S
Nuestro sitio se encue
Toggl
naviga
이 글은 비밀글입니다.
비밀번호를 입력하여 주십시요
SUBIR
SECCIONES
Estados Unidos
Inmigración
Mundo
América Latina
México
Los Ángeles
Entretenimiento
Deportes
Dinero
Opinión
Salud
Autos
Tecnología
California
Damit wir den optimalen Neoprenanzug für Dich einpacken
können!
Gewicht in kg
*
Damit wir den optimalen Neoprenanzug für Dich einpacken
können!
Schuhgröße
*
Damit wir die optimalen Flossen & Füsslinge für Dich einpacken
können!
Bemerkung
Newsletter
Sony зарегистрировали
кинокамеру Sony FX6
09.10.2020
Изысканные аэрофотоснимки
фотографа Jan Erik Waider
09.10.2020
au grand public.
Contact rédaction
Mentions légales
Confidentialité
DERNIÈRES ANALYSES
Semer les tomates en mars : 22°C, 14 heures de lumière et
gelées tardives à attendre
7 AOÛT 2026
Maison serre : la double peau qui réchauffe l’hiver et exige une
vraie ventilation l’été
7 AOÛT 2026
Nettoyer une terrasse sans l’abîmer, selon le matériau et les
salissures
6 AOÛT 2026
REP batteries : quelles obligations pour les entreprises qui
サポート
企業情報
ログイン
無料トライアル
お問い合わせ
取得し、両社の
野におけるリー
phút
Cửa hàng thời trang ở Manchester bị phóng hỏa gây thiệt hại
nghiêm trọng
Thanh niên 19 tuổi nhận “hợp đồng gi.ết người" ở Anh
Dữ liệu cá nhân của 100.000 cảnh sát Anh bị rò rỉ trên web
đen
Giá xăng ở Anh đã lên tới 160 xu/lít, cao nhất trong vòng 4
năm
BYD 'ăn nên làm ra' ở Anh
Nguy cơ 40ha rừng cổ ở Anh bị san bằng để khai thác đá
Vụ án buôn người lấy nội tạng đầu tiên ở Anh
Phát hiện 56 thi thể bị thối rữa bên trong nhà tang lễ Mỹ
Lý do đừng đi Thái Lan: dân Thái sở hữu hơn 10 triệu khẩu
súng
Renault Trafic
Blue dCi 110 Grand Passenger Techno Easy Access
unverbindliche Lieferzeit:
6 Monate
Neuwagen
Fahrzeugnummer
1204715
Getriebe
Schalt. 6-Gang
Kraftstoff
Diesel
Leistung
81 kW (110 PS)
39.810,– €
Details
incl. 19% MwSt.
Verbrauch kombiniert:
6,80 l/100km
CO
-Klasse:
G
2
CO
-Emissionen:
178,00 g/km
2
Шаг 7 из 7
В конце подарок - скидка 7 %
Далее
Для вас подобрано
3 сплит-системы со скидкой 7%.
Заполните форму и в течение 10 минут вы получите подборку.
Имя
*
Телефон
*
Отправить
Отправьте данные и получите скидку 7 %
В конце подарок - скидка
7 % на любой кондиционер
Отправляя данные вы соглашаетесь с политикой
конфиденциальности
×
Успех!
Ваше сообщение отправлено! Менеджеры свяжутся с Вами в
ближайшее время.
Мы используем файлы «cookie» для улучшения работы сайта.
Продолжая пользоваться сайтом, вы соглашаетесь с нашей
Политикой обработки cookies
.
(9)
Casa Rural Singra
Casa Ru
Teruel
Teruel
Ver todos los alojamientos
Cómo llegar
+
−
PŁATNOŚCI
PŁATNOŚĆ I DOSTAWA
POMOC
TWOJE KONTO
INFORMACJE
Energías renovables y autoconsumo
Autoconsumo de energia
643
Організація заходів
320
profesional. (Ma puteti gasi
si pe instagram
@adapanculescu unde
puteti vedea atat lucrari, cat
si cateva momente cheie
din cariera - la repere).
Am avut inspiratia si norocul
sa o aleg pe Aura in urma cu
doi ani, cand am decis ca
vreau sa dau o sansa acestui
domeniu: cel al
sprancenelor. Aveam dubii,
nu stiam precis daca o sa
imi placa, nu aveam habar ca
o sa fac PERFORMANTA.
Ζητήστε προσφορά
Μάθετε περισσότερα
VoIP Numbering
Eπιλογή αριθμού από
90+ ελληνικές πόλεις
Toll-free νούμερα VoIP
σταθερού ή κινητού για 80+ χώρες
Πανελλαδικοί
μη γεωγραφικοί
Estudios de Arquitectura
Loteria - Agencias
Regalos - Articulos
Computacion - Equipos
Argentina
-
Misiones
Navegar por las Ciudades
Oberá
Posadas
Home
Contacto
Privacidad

## Exercise objective
Locate "Computacion - Equipos" in the material, then quote the line that contains it and all lines after it through the final one.

## Task output
Computacion - Equipos
Argentina
-
Misiones
Navegar por las Ciudades
Oberá
Posadas
Home
Contacto
Privacidad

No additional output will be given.